It’s August 2016. Since this episode began in December 2015 I have had 3 “ups”. Ups are times where I feel normal(ish). (Not to be confused with UPS who are a delivery company and a different thing entirely).
Ups are times when I can go about my business without fearing what the fuck I might do to myself next. It’s very freeing to lose that invisible burden. I’m still not fully normal in an up but I have one foot firmly in normality and, more importantly, my head is definitely on the normal side of the line. It is bliss. Oooh look at me walking about like a normal person who can get out of bed, talk to people and do things. Do life. Hey look at me doing life… like a boss! I get stuff done. I guess it’s a bit like a kid dressing as a superhero and feeling kind of invincible as they immerse themselves in their new, temporary identity. That’s just reminded me of Allie Brosh’s cartoon, Menace.
So this is Up#3. And, whilst ups are wonderful, I find them a bit scary. What happens after the up? The down. The super smackdown. Like a plane plummeting out of the sky. It is unstoppable and terrifying.
Up#1 happened in January 2016. It lasted a fortnight. I thought it was the fluoxetine I’d started in December. It wasn’t. It was just an Up. Here’s a fairly typical excerpt from my journal during Up#1:-
Lovely lie in. The drugs are working, 😀.
Tremors 1/5. Nausea – only mild after eating
Suicidal thoughts – 0
This is better. “
The difference is unbelievable. I’m calm and coping. Stuff happens and I’m like oh well. Nevermind. I’ve had down moments but they’ve felt ‘normal’ but I am conscious of the blackness. It’s still there at the edge of my consciousness. Like the tide is out. “
Pretty good eh? Pretty amazing actually. But then the crash comes. It actually started the next day, after the comment above. I went so low I stopped writing in my journal. When I had the motivation to try again this is what so wrote:-
Stopped keeping journal. Just have felt so awful and pathetic with cold. I’d be loathsome but I’m not worth the energy. Getting thro days in work but exhausted and useless at home. Work has piled up and is stressing me out. I don’t know how to get back on top of things.”
Which lead to:-
A lot has happened… Accelerated towards a lorry…Ran bread knife over wrist. Wondered if cry for help suicide attempt would help. Realised it wouldn’t…Cut finger with knife. Feeling desperate. No support…Husband in tears with stress. This cannot go on for 6m. *I* cannot go on for 6m. ..Bought oven cleaner. Pondered over it as a suicide method. At petrol station considered ramming full speed into pumps (wouldn’t hurt others tho). Well, this isn’t great.”
No it most certainly wasn’t great. So that was Crash#1 after Up#1.
Then came Up#2. Not as long. It lasted about a week. Here’s a snapshot from Up#2:-
Needed an extra propanolol this morning. Then felt pretty normal for the rest of the day in work. It was such a relief to feel normal. I’m too scared to go to sleep in case I wake up ill again tomorrow.

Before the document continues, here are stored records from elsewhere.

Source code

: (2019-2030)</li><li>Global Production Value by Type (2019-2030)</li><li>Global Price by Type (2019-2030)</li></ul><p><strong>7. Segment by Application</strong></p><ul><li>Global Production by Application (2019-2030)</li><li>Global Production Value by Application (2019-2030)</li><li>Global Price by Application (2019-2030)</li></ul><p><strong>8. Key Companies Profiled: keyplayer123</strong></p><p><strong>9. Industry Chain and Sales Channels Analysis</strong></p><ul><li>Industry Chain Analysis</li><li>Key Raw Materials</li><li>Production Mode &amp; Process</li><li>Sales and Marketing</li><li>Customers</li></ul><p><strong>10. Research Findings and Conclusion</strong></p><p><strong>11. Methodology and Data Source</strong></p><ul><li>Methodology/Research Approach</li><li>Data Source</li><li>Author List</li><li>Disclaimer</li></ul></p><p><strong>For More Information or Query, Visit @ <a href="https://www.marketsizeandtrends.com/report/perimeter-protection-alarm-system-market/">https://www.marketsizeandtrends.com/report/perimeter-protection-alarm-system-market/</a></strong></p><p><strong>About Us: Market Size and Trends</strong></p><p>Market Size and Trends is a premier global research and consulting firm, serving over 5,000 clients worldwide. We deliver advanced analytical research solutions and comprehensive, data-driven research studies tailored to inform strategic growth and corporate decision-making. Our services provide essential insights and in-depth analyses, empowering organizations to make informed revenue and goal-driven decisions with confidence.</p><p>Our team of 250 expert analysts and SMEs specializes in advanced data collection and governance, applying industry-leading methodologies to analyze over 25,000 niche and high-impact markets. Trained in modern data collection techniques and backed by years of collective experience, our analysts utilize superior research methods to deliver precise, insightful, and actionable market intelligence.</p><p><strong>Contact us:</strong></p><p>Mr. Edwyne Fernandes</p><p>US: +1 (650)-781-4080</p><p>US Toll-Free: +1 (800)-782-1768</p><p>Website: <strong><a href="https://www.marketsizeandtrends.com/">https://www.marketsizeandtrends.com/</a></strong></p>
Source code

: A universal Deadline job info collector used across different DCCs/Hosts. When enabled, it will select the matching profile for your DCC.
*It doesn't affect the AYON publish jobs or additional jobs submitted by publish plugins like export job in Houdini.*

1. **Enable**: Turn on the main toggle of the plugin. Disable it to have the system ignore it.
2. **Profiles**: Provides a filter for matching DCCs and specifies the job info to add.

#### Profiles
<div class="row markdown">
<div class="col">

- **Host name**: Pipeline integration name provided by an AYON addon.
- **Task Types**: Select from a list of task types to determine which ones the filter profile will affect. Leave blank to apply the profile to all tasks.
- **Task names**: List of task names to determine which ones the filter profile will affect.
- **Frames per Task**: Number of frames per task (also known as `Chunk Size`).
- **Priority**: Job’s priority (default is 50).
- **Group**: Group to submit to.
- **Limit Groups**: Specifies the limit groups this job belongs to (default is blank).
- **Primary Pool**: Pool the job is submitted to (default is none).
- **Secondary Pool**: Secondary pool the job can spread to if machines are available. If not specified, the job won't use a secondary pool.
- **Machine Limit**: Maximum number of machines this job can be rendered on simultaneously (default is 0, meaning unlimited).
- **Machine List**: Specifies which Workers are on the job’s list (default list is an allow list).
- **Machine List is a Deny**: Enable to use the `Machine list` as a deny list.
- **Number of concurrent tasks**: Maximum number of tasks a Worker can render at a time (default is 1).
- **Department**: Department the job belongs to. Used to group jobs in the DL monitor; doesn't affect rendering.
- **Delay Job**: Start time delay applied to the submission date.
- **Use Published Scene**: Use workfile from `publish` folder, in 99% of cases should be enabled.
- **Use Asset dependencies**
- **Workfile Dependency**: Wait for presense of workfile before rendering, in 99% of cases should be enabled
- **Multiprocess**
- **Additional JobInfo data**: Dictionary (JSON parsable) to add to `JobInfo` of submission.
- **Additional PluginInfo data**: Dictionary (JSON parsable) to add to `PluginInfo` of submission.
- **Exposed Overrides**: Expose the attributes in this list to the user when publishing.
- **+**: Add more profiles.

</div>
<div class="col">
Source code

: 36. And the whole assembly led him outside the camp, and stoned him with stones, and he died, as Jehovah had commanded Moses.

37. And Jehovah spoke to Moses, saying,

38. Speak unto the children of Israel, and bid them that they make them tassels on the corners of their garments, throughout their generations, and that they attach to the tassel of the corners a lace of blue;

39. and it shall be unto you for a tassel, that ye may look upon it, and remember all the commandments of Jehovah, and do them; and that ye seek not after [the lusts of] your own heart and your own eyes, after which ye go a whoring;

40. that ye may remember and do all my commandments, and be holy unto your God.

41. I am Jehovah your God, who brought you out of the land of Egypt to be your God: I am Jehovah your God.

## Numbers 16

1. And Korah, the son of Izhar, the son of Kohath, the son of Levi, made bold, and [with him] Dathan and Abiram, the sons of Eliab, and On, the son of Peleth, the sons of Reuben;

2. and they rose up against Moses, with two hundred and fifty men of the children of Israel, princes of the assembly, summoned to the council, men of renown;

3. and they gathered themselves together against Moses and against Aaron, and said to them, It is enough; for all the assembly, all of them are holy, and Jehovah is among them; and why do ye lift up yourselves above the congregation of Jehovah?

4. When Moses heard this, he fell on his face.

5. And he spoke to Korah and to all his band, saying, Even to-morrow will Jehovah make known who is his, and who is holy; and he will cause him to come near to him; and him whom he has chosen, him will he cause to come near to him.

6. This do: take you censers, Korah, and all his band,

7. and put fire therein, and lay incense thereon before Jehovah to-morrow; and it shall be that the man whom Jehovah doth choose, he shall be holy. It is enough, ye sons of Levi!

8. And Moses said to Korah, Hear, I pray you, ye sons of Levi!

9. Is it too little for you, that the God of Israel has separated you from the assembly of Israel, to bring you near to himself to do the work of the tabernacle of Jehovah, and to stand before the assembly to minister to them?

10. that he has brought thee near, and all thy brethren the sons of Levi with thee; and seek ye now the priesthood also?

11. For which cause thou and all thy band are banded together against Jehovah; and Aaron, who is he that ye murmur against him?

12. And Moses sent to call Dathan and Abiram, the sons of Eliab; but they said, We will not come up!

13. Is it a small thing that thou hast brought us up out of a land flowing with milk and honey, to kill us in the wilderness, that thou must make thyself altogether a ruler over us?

This was such a nice break.”
I got another normal day after that and then Crash#2 happened. Crash#2 was bad:-
Only 1 question- how the fuck do I fix this? I have no idea. I am in denial about the fact that I (me! Trudy!) took a lethal paracetamol overdose. I did that. I did it.”
And after Crash#2 I was fully checked in to Depression Town. It’s a fucking miserable place – don’t go if you can avoid it. Since then I’ve bumped along; dangerous, suicidal and self-harming my way through the calendar days to here: August the 8th 2016. I’ve just had my 7th good day in a row. I’m in Up#3.
You’d better believe I’m shitting it.
It’s different now though. I have support. For example Team Trudy are now aware that when the crash comes it will likely bring an overwhelming urge to kill myself. That sucks. Nora and I discussed it today. I was reassured when she told me that this is the time she really worries. This is when shit happens (I’m paraphrasing obvs!). It reassured me that she gets this. I explained that I’m terrified too. I’m taking extra propanolol to keep the panic at bay and it works.
It’s rather like my abuser has gone to sleep but any minute now they are going to wake up and they are going to be pissed off. Gulp. Actually it reminded me of my mum. I would feel my body physically relax when she was passed out drunk on the floor. The relief of not having to be constantly on guard for a little while…maybe an hour…maybe two…maybe five…until...
Well, ups are like that. I get to go about my business without too much trouble but always, always aware that, at a moments notice, a killer may join me. Shit. You’d be a bit on edge too wouldn’t you?
I’m trying to protect myself. I’m actually going to do mindfulness. I’m doing some DBT exercises Nora has given me and I’m trying to be as sensible and proactive as possible.
I guess Up#3 is scary because I don’t know how much Crash#3 will hurt. But I’ll let you know, assuming I survive it. I will survive it. I believe that.
PS Sorry for all the swears. My mum always said that swearing shows a terrible lack of vocabulary. Perhaps she right but I don’t give a flying fuck.